Percent believing it
can prevent war Percent believing it can neither prevent nor promote Percent believing it can promote war
Negotiations with Syria 46% 41% 10%

Negotiations with Abu Mazin 26% 61% 10%

Negotiations with a Palestinian national unity government 24% 47% 14%

Negotiations on the Saudi plan 35% 49% 10%

Preventative attack on Hizballa 16% 24% 55%

A ground operation in the Gaza Strip 15% 31% 49%

Bombing Iran's nuclear reactor 15% 15% 65%

Threatening Syria with harsh measures if it will start a war 22% 27% 44%


• Of all the negotiation options facing Israel these days, the most preferred one is negotiations over the Saudi plan, with 31% of the Israelis chose preferring it most. Second stands negotiations with the Palestinians on a compromise agreement, with 25% preferring it most. Only 17% prefer most negotiations with Assad and Syria over the Golan Heights in return for full peace.17% do not prefer any of these options.

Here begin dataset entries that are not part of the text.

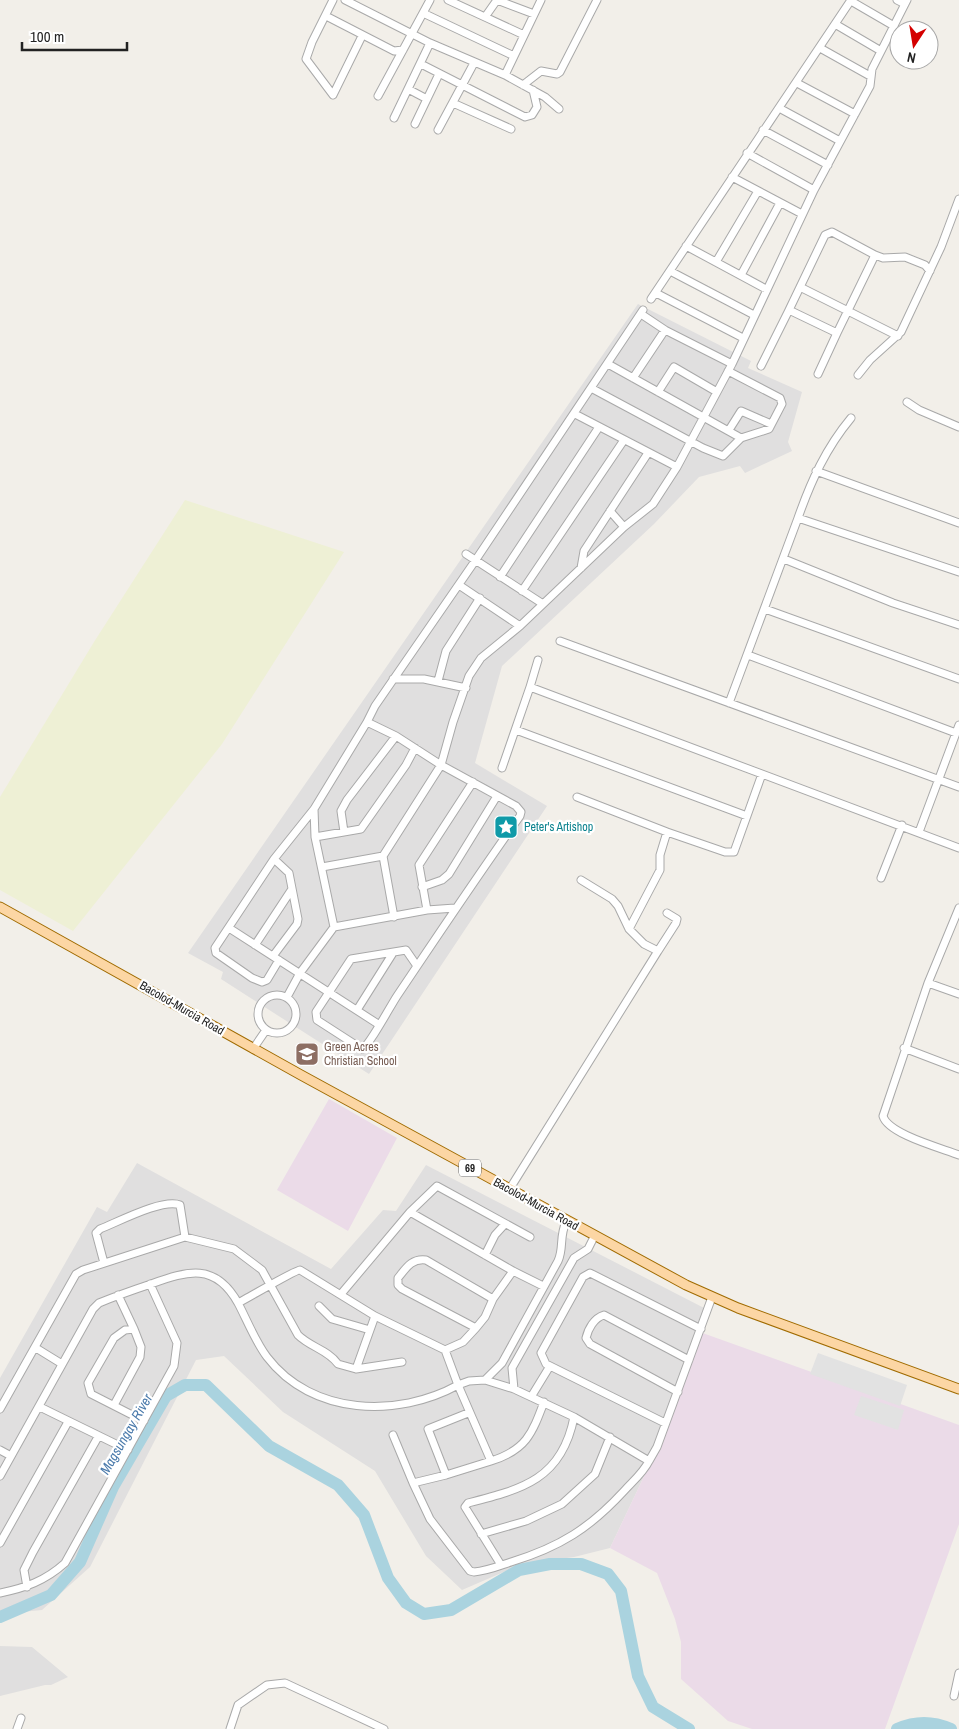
<svg xmlns="http://www.w3.org/2000/svg" width="959" height="1729" font-family="'Archivo Narrow',sans-serif">
  <rect width="100%" height="100%" fill="#f2efe9"/>
  <path fill="#e0dfdf" d="M638,304L751,361L748,368L802,392L788,442L792,451L745,473L740,466L699,477L654,524L502,666L475,763L547,806L369,1074L221,979L223,972L188,953Z
    M137,1163L331,1269L383,1210L396,1211L426,1165L708,1310L648,1468L610,1548L574,1557L522,1564L462,1590L426,1556L375,1471L283,1412L224,1356L196,1360L90,1567L42,1610L0,1614V1378L97,1207L107,1212Z
    M0,1646L32,1647L68,1677L51,1685H45L0,1696Z"/>
  <path fill="#ebdbe8" d="M329,1099L397,1138L348,1231L277,1190Z
    M697,1331L959,1425V1524L885,1729H752L728,1721L681,1679V1642L675,1619L657,1573L610,1548L648,1468Z"/>
  <path fill="#eef0d5" d="M185,500L344,552L222,744L73,931L0,890V797L94,642Z"/>
  <path fill="#e2e2e2" d="M818,1353L907,1385L900,1406L810,1374Z
    M861,1396L904,1410L898,1430L854,1415Z"/>
  <g fill="none" stroke-linecap="round" stroke-linejoin="round">
    <path stroke="#aad3df" stroke-width="12" d="M0,1617L51,1595L80,1562L113,1487L166,1396L185,1385H206L269,1446L338,1485L364,1515L388,1578L406,1603L424,1614L451,1610L519,1570L550,1564H581L608,1574L621,1591L638,1676L653,1707L689,1729
      M897,1729C916,1721 932,1721 951,1729"/>
    <g stroke="#a9a9a9" stroke-width="9">
      <path id="minor" d="M333,0L312,42L306,59L333,95L362,36
        M345,0L430,43L505,75L541,0
        M448,0L524,35
        M497,0L534,14
        M897,0L905,4
        M851,1L894,26
        M423,13L514,56
        M326,16L394,51L403,50
        M485,17L497,0
        M835,24L881,51
        M820,48L870,76
        M421,64L525,117L532,115L537,107L533,90
        M505,75L545,97L559,109
        M797,83L855,114
        M523,85L541,71L557,74L560,72L597,0
        M408,89L427,99
        M378,96L430,0
        M453,103L511,129
        M779,108L840,141
        M394,118L430,43
        M415,124L439,74
        M438,130L474,63
        M763,130L828,165
        M747,153L814,190
        M732,177L802,214
        M686,246L766,289
        M716,262L758,191
        M670,271L754,315
        M741,275L780,203
        M800,287L898,336
        M656,293L743,338
        M651,299L851,0
        M641,314L665,330L732,364
        M837,333L875,255
        M608,364L741,438
        M761,366L789,310
        M818,374L837,333L789,310L825,235L832,232L875,255L883,258L905,257L925,265L930,271
        M858,375L870,360L901,332L941,247L959,199
        M633,378L665,330
        M591,388L703,448L723,456L741,438L769,429L782,404L780,398L728,371
        M658,392L674,367L717,392
        M907,402L919,410L959,427
        M575,414L677,467
        M851,418C826,448 811,481 798,518L959,572
        M729,430L741,411L771,424
        M816,471L959,523
        M610,511L624,527
        M466,554L543,604
        M784,559L893,603L959,625
        M581,568L584,551L648,453
        M500,577L599,427
        M459,585L520,626
        M522,591L624,440
        M765,609L959,679
        M560,641L959,787
        M748,655L956,733
        M393,679H424L466,688
        M438,681L446,651L480,598
        M530,687L538,660
        M729,703L798,518
        M367,722L396,736L441,765L516,806L521,812L520,816C478,875 438,935 397,996C391,1005 369,1046 362,1049L317,1020L316,1012L351,959L406,950L417,966
        M516,730L747,816
        M502,768L530,687L959,848
        M577,797L667,832
        M314,809L315,837L334,927
        M344,832L341,811L347,800L396,736
        M919,832L959,725
        M315,837L361,829L406,765L415,748
        M322,867L383,856
        M881,878L902,825
        M581,880L612,899L618,906L629,929L644,944L658,951L676,923L677,919L667,913
        M422,887L442,880L449,874L497,796
        M959,908L928,983L883,1116C888,1134 941,1148 959,1155
        M427,910L419,865L473,782
        M394,917L383,856L441,765L453,722L469,676L481,658L520,626L624,527L653,504L677,467L732,364L814,190L870,86L872,69L907,0
        M229,928L378,1024
        M629,929L660,870V855L667,832L725,852H734L762,774
        M255,945L292,889
        M273,956L297,924L298,919L289,873L274,859
        M279,960L267,980L262,982L252,978L216,953L215,948L274,859L314,809L367,722L375,706L475,561L643,310
        M928,983L959,994
        M258 1014a19 19 0 1 1 38 0a19 19 0 1 1-38 0Z
        M287,997L300,973L334,927L427,910L455,908
        M357,1010L393,953
        M904,1048L959,1069
        M253,1049L266,1030
        M509,1190L658,951
        M410,1212L513,1271L493,1299L485,1317L476,1328L463,1342L445,1350
        M485,1255L495,1235L505,1224
        M104,1263L96,1233L100,1229C118,1222 163,1198 180,1205L185,1237
        M513,1271L543,1286
        M341,1294L410,1212L437,1186L530,1237
        M118,1295L134,1329L125,1330L114,1338L88,1383L91,1394L144,1421
        M238,1303C247,1320 255,1341 267,1357C312,1416 398,1418 458,1385L491,1461C526,1450 532,1434 544,1402
        M319,1306L332,1319L370,1330
        M476,1328L402,1289L398,1285V1278C406,1268 412,1258 426,1260L493,1299
        M36,1348L62,1364
        M356,1369L375,1316
        M485,1380L502,1363L558,1261C564,1248 559,1237 566,1222
        M514,1389L512,1368L574,1258L588,1249L594,1237
        M678,1392L590,1344L586,1338C588,1329 594,1318 604,1315L689,1360
        M531,1397L550,1366
        M114,1405L140,1357L141,1347L134,1329
        M40,1407L128,1450
        M0,1409L76,1274L83,1270L185,1237L234,1249L262,1270L298,1335C310,1347 328,1350 338,1364L356,1369L402,1362
        M468,1413L428,1429L446,1475L413,1483L430,1519L470,1571L474,1572C487,1571 499,1566 511,1562C560,1547 590,1528 624,1491C633,1481 643,1473 649,1461
        M665,1423L546,1364L541,1353L583,1277L590,1273L701,1329
        M393,1435L413,1483
        M0,1450L11,1456
        M446,1475L491,1461
        M0,1476L93,1309L99,1303C116,1296 133,1290 151,1284C188,1271 215,1262 238,1303C248,1298 295,1270 300,1270L375,1316L445,1350L458,1385L469,1381L485,1380L514,1389L574,1417L649,1461L657,1447L712,1297
        M481,1534L526,1521L562,1504L595,1474L610,1437
        M0,1543L68,1422
        M501,1565L465,1507L468,1503C523,1489 562,1479 574,1417
        M27,1587L24,1570L33,1552L98,1437
        M0,1593C25,1588 45,1581 65,1563L174,1366L177,1343L150,1284
        M954,1696L959,1673
        M17,1729L21,1718
        M230,1729L238,1705L267,1685L285,1683L384,1729"/>
    </g>
    <g stroke="#a06b00" stroke-width="11">
      <path id="major" d="M0,907L301,1075L686,1285L738,1308L959,1389"/>
    </g>
    <use href="#minor" stroke="#fff" stroke-width="7"/>
    <use href="#major" stroke="#fcd6a4" stroke-width="9"/>
  </g>
  <defs>
    <g id="sight-square" transform="scale(1.25)"><rect x="-9" y="-9" width="18" height="18" rx="4" fill="#0f9aa8" stroke="#fff"/><path d="M0-6L1.8-2.2L6-1.7L2.9 1.2L3.7 5.4L0 3.3L-3.7 5.4L-2.9 1.2L-6-1.7L-1.8-2.2Z" fill="#fff"/></g>
    <g id="school-square" transform="scale(1.25)"><rect x="-9" y="-9" width="18" height="18" rx="4" fill="#8d6e63" stroke="#fff"/><path d="M0-5L7-2L0 1L-7-2ZM-4 1L0 2.5L4 1V4Q0 6-4 4Z" fill="#fff"/></g>
  </defs>
  <g fill-rule="evenodd">
    <use href="#sight-square" x="506" y="827"/>
    <use href="#school-square" x="307" y="1054"/>
  </g>
  <g text-anchor="middle" dominant-baseline="central" stroke-width="4.5" stroke-linejoin="round" paint-order="stroke">
    <rect fill="#fff" stroke="#646464" stroke-width="1" x="459" y="1159.5" width="22" height="17" rx="4"/>
    <g font-size="11" font-weight="bold" fill="#222">
      <text x="470" y="1168">69</text>
    </g>
    <g font-size="12" fill="#0d838f" stroke="#fff" text-anchor="start">
      <text x="524" y="827">Peter's Artishop</text>
    </g>
    <g font-size="12" fill="#222" stroke="#fff">
      <text transform="translate(182 1008) rotate(30)">Bacolod-Murcia Road</text>
      <text transform="translate(536 1204) rotate(29)">Bacolod-Murcia Road</text>
    </g>
    <g font-size="12" fill="#785e54" stroke="#fff" text-anchor="start">
      <text x="324" y="1047">Green Acres<tspan x="324" dy="14">Christian School</tspan></text>
    </g>
    <g font-size="14" font-style="italic" fill="#4a7aab" stroke="#fff">
      <text transform="translate(126 1434) rotate(-60)">Magsungay River</text>
    </g>
  </g>
  <g transform="translate(914 45) rotate(192)"><circle r="24" fill="#ffffff" stroke="#a7a7a7"/>
  <path d="M0-4L9 19L0 12L-9 19Z" fill="#d40000"/>
  <text y="-8" font-size="14" font-weight="bold" text-anchor="middle" fill="#222222">N</text>
  </g>
  <path d="M22 42v8h105v-8" fill="none" stroke="#222222" stroke-width="2.5"/>
  <text x="30" y="42" font-size="15" fill="#222222" stroke="#ffffff" stroke-width="4" paint-order="stroke">100 m</text>
</svg>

(D) Palestinian Domestic Balance of Power

• If new parliamentary elections are held today, Fateh would receive 43% of the vote, the same percentage it received three months ago in our March survey. But support for Change and Reform (Hamas) drops from 37% three months ago to 33% in this survey. Support for all other third parties combined stands at 12% and 13% remain undecided.
• If new presidential elections are held today and the only two candidates were Mahmud Abbas and Ismail Haniyeh, 40% would not participate in these elections. Among those who would participate, 49% would vote for Abbas and 42% for Haniyeh. If the competition was between Marwan Barghouti and Ismail Haniyeh, non participation would drop to 31%. Among those who would participate, 59% would vote for Marwan Barghouti and 35% for Haniyeh. In the Gaza Strip, Barghouti wins against Haniyeh by 55% to 41%.


(E) General mood and attitudes toward democracy

• 90% of the Palestinians describe current Palestinian conditions as very bad or bad while only 6% describe them as good or very good. 28% of the Palestinians say they want to immigrate to other countries and 23% say they are not proud of being Palestinians. As to Israelis, 44% think Israel’s general condition these days is bad or very bad, 38% believe it to be so-so and 17% describe Israel’s condition these days as good or very good.
• In the backdrop of the internal strife in the Gaza strip 54% of the Palestinians and 85% of the Israelis see democracy in the Palestinian Authority as a failed system that cannot be implemented in Palestine. 41% of the Palestinians and 10% of the Israelis see democracy rather as a successful system that is suited for Palestine.
• Nonetheless, 42% of the Palestinians who believe that democracy is a failed system believe that the Palestinian Authority should maintain that democratic system despite its problems, while 45% think that it should abandon it and adopt a non democratic system. 2% of the Israelis think that the current status of democracy and human rights in the Palestinian Authority is very good or good, 12% believe it is so-so, and 84% think it is bad or very bad.